**What this task involves**
A word-for-word copy of the whole listing is the required answer.

**Source data**

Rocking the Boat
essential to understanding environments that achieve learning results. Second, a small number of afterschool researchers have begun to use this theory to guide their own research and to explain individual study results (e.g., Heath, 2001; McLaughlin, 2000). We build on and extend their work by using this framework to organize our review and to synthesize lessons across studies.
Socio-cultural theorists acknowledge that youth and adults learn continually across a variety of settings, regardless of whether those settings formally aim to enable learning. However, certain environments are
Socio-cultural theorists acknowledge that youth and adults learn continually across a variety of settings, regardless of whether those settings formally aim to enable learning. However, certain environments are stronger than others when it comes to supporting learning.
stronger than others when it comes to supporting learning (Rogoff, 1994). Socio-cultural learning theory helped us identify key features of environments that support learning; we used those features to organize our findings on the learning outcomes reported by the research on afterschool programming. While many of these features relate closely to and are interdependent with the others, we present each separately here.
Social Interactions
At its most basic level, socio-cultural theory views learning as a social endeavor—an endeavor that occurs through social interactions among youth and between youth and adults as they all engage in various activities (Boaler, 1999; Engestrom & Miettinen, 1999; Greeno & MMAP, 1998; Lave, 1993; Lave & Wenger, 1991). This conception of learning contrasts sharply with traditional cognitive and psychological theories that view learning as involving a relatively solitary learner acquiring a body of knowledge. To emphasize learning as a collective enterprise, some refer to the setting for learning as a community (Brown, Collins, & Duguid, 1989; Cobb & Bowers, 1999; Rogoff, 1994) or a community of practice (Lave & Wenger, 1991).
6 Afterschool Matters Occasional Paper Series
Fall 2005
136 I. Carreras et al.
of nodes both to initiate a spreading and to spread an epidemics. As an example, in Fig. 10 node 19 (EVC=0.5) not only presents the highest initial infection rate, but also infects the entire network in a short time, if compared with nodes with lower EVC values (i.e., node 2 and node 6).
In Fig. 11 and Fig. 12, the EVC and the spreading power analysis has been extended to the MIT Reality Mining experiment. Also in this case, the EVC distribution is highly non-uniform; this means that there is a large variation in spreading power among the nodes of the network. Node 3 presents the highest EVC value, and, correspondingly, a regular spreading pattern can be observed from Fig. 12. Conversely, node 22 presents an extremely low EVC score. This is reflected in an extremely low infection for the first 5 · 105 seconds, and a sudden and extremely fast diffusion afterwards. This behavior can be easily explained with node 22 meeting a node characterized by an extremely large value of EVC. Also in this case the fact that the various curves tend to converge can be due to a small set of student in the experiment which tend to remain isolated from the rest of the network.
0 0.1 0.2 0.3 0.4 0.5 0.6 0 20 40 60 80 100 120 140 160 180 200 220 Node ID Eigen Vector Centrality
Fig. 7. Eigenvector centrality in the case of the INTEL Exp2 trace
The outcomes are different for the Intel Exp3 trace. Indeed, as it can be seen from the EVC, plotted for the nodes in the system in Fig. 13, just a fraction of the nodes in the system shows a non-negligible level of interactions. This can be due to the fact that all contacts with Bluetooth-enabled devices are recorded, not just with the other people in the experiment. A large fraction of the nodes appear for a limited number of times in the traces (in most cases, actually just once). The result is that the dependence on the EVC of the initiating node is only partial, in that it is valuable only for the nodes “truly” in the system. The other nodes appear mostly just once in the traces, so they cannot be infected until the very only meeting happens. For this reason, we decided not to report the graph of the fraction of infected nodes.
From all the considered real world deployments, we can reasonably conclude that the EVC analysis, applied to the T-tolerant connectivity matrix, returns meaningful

**Answer to this exercise**
Rocking the Boat
essential to understanding environments that achieve learning results. Second, a small number of afterschool researchers have begun to use this theory to guide their own research and to explain individual study results (e.g., Heath, 2001; McLaughlin, 2000). We build on and extend their work by using this framework to organize our review and to synthesize lessons across studies.
Socio-cultural theorists acknowledge that youth and adults learn continually across a variety of settings, regardless of whether those settings formally aim to enable learning. However, certain environments are
Socio-cultural theorists acknowledge that youth and adults learn continually across a variety of settings, regardless of whether those settings formally aim to enable learning. However, certain environments are stronger than others when it comes to supporting learning.
stronger than others when it comes to supporting learning (Rogoff, 1994). Socio-cultural learning theory helped us identify key features of environments that support learning; we used those features to organize our findings on the learning outcomes reported by the research on afterschool programming. While many of these features relate closely to and are interdependent with the others, we present each separately here.
Social Interactions
At its most basic level, socio-cultural theory views learning as a social endeavor—an endeavor that occurs through social interactions among youth and between youth and adults as they all engage in various activities (Boaler, 1999; Engestrom & Miettinen, 1999; Greeno & MMAP, 1998; Lave, 1993; Lave & Wenger, 1991). This conception of learning contrasts sharply with traditional cognitive and psychological theories that view learning as involving a relatively solitary learner acquiring a body of knowledge. To emphasize learning as a collective enterprise, some refer to the setting for learning as a community (Brown, Collins, & Duguid, 1989; Cobb & Bowers, 1999; Rogoff, 1994) or a community of practice (Lave & Wenger, 1991).
6 Afterschool Matters Occasional Paper Series
Fall 2005
136 I. Carreras et al.
of nodes both to initiate a spreading and to spread an epidemics. As an example, in Fig. 10 node 19 (EVC=0.5) not only presents the highest initial infection rate, but also infects the entire network in a short time, if compared with nodes with lower EVC values (i.e., node 2 and node 6).
In Fig. 11 and Fig. 12, the EVC and the spreading power analysis has been extended to the MIT Reality Mining experiment. Also in this case, the EVC distribution is highly non-uniform; this means that there is a large variation in spreading power among the nodes of the network. Node 3 presents the highest EVC value, and, correspondingly, a regular spreading pattern can be observed from Fig. 12. Conversely, node 22 presents an extremely low EVC score. This is reflected in an extremely low infection for the first 5 · 105 seconds, and a sudden and extremely fast diffusion afterwards. This behavior can be easily explained with node 22 meeting a node characterized by an extremely large value of EVC. Also in this case the fact that the various curves tend to converge can be due to a small set of student in the experiment which tend to remain isolated from the rest of the network.
0 0.1 0.2 0.3 0.4 0.5 0.6 0 20 40 60 80 100 120 140 160 180 200 220 Node ID Eigen Vector Centrality
Fig. 7. Eigenvector centrality in the case of the INTEL Exp2 trace
The outcomes are different for the Intel Exp3 trace. Indeed, as it can be seen from the EVC, plotted for the nodes in the system in Fig. 13, just a fraction of the nodes in the system shows a non-negligible level of interactions. This can be due to the fact that all contacts with Bluetooth-enabled devices are recorded, not just with the other people in the experiment. A large fraction of the nodes appear for a limited number of times in the traces (in most cases, actually just once). The result is that the dependence on the EVC of the initiating node is only partial, in that it is valuable only for the nodes “truly” in the system. The other nodes appear mostly just once in the traces, so they cannot be infected until the very only meeting happens. For this reason, we decided not to report the graph of the fraction of infected nodes.
From all the considered real world deployments, we can reasonably conclude that the EVC analysis, applied to the T-tolerant connectivity matrix, returns meaningful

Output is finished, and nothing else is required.